# What is being asked
Output all of the entries exactly as written.

+ + + + + + +

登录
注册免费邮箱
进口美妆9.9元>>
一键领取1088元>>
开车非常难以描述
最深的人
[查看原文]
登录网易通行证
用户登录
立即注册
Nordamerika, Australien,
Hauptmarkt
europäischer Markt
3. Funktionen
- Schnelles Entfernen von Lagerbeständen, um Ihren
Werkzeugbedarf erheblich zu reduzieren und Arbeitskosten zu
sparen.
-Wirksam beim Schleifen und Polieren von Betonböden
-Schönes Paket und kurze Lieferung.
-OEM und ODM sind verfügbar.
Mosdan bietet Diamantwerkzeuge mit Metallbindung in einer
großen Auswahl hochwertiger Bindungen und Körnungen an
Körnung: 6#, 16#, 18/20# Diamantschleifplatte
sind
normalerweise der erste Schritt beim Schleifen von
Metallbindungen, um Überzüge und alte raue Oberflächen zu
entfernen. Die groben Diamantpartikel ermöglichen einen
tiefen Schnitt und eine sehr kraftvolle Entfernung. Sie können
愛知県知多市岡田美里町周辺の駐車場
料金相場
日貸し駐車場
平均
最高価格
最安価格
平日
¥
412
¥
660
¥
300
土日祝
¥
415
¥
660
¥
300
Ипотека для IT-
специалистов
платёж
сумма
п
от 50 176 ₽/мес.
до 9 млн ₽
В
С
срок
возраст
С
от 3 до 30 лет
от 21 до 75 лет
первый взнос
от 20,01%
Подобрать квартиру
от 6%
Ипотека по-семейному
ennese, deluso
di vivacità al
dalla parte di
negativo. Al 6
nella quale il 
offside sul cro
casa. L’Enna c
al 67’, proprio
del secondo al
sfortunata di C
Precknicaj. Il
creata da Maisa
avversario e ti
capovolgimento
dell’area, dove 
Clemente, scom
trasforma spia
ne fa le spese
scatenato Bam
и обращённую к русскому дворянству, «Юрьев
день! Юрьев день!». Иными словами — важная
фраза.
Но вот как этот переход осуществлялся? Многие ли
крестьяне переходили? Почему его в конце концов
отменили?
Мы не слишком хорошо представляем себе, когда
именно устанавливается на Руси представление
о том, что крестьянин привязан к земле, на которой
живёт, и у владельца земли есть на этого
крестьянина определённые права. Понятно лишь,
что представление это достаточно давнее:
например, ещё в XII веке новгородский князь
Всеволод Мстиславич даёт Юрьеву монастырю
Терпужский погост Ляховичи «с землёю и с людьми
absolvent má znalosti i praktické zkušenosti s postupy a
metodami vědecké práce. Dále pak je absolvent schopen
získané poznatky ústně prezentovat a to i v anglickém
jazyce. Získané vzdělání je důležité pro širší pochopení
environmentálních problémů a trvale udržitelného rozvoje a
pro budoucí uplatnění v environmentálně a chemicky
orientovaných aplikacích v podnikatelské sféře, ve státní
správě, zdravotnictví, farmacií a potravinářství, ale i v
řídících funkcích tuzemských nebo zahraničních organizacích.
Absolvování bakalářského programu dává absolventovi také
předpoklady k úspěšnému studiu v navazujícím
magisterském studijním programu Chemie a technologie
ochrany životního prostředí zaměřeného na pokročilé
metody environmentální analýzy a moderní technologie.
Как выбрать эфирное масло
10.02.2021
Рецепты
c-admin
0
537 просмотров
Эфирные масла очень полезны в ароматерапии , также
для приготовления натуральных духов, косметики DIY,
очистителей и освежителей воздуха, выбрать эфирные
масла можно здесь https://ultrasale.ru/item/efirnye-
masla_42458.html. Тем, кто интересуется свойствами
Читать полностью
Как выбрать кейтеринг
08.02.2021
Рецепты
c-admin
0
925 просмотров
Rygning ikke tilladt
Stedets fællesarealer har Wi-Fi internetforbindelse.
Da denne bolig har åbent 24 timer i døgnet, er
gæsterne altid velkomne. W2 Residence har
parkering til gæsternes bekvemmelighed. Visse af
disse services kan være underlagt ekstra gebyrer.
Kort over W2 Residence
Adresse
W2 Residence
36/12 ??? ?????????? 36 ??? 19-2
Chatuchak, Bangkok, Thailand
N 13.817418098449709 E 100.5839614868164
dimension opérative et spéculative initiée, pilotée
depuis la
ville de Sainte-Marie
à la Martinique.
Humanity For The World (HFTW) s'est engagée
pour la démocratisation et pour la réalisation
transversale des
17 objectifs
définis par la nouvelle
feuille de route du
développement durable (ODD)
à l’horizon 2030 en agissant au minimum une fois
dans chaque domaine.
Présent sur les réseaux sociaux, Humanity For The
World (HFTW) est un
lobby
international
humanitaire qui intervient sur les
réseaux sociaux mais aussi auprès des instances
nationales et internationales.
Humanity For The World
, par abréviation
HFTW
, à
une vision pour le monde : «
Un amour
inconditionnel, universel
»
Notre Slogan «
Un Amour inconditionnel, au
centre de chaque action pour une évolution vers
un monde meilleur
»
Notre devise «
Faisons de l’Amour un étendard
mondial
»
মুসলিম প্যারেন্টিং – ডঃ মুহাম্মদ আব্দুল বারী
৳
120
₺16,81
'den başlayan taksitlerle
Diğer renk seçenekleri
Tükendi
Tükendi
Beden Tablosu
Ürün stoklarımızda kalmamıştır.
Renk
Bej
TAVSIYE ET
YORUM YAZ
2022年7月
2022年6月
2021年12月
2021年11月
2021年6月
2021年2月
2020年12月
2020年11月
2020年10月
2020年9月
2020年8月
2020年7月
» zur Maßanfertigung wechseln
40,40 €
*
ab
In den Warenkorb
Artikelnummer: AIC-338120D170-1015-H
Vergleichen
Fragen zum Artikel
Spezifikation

+ + + + + + +

# Answer to the exercise
登录
注册免费邮箱
进口美妆9.9元>>
一键领取1088元>>
开车非常难以描述
最深的人
[查看原文]
登录网易通行证
用户登录
立即注册
Nordamerika, Australien,
Hauptmarkt
europäischer Markt
3. Funktionen
- Schnelles Entfernen von Lagerbeständen, um Ihren
Werkzeugbedarf erheblich zu reduzieren und Arbeitskosten zu
sparen.
-Wirksam beim Schleifen und Polieren von Betonböden
-Schönes Paket und kurze Lieferung.
-OEM und ODM sind verfügbar.
Mosdan bietet Diamantwerkzeuge mit Metallbindung in einer
großen Auswahl hochwertiger Bindungen und Körnungen an
Körnung: 6#, 16#, 18/20# Diamantschleifplatte
sind
normalerweise der erste Schritt beim Schleifen von
Metallbindungen, um Überzüge und alte raue Oberflächen zu
entfernen. Die groben Diamantpartikel ermöglichen einen
tiefen Schnitt und eine sehr kraftvolle Entfernung. Sie können
愛知県知多市岡田美里町周辺の駐車場
料金相場
日貸し駐車場
平均
最高価格
最安価格
平日
¥
412
¥
660
¥
300
土日祝
¥
415
¥
660
¥
300
Ипотека для IT-
специалистов
платёж
сумма
п
от 50 176 ₽/мес.
до 9 млн ₽
В
С
срок
возраст
С
от 3 до 30 лет
от 21 до 75 лет
первый взнос
от 20,01%
Подобрать квартиру
от 6%
Ипотека по-семейному
ennese, deluso
di vivacità al
dalla parte di
negativo. Al 6
nella quale il 
offside sul cro
casa. L’Enna c
al 67’, proprio
del secondo al
sfortunata di C
Precknicaj. Il
creata da Maisa
avversario e ti
capovolgimento
dell’area, dove 
Clemente, scom
trasforma spia
ne fa le spese
scatenato Bam
и обращённую к русскому дворянству, «Юрьев
день! Юрьев день!». Иными словами — важная
фраза.
Но вот как этот переход осуществлялся? Многие ли
крестьяне переходили? Почему его в конце концов
отменили?
Мы не слишком хорошо представляем себе, когда
именно устанавливается на Руси представление
о том, что крестьянин привязан к земле, на которой
живёт, и у владельца земли есть на этого
крестьянина определённые права. Понятно лишь,
что представление это достаточно давнее:
например, ещё в XII веке новгородский князь
Всеволод Мстиславич даёт Юрьеву монастырю
Терпужский погост Ляховичи «с землёю и с людьми
absolvent má znalosti i praktické zkušenosti s postupy a
metodami vědecké práce. Dále pak je absolvent schopen
získané poznatky ústně prezentovat a to i v anglickém
jazyce. Získané vzdělání je důležité pro širší pochopení
environmentálních problémů a trvale udržitelného rozvoje a
pro budoucí uplatnění v environmentálně a chemicky
orientovaných aplikacích v podnikatelské sféře, ve státní
správě, zdravotnictví, farmacií a potravinářství, ale i v
řídících funkcích tuzemských nebo zahraničních organizacích.
Absolvování bakalářského programu dává absolventovi také
předpoklady k úspěšnému studiu v navazujícím
magisterském studijním programu Chemie a technologie
ochrany životního prostředí zaměřeného na pokročilé
metody environmentální analýzy a moderní technologie.
Как выбрать эфирное масло
10.02.2021
Рецепты
c-admin
0
537 просмотров
Эфирные масла очень полезны в ароматерапии , также
для приготовления натуральных духов, косметики DIY,
очистителей и освежителей воздуха, выбрать эфирные
масла можно здесь https://ultrasale.ru/item/efirnye-
masla_42458.html. Тем, кто интересуется свойствами
Читать полностью
Как выбрать кейтеринг
08.02.2021
Рецепты
c-admin
0
925 просмотров
Rygning ikke tilladt
Stedets fællesarealer har Wi-Fi internetforbindelse.
Da denne bolig har åbent 24 timer i døgnet, er
gæsterne altid velkomne. W2 Residence har
parkering til gæsternes bekvemmelighed. Visse af
disse services kan være underlagt ekstra gebyrer.
Kort over W2 Residence
Adresse
W2 Residence
36/12 ??? ?????????? 36 ??? 19-2
Chatuchak, Bangkok, Thailand
N 13.817418098449709 E 100.5839614868164
dimension opérative et spéculative initiée, pilotée
depuis la
ville de Sainte-Marie
à la Martinique.
Humanity For The World (HFTW) s'est engagée
pour la démocratisation et pour la réalisation
transversale des
17 objectifs
définis par la nouvelle
feuille de route du
développement durable (ODD)
à l’horizon 2030 en agissant au minimum une fois
dans chaque domaine.
Présent sur les réseaux sociaux, Humanity For The
World (HFTW) est un
lobby
international
humanitaire qui intervient sur les
réseaux sociaux mais aussi auprès des instances
nationales et internationales.
Humanity For The World
, par abréviation
HFTW
, à
une vision pour le monde : «
Un amour
inconditionnel, universel
»
Notre Slogan «
Un Amour inconditionnel, au
centre de chaque action pour une évolution vers
un monde meilleur
»
Notre devise «
Faisons de l’Amour un étendard
mondial
»
মুসলিম প্যারেন্টিং – ডঃ মুহাম্মদ আব্দুল বারী
৳
120
₺16,81
'den başlayan taksitlerle
Diğer renk seçenekleri
Tükendi
Tükendi
Beden Tablosu
Ürün stoklarımızda kalmamıştır.
Renk
Bej
TAVSIYE ET
YORUM YAZ
2022年7月
2022年6月
2021年12月
2021年11月
2021年6月
2021年2月
2020年12月
2020年11月
2020年10月
2020年9月
2020年8月
2020年7月
» zur Maßanfertigung wechseln
40,40 €
*
ab
In den Warenkorb
Artikelnummer: AIC-338120D170-1015-H
Vergleichen
Fragen zum Artikel
Spezifikation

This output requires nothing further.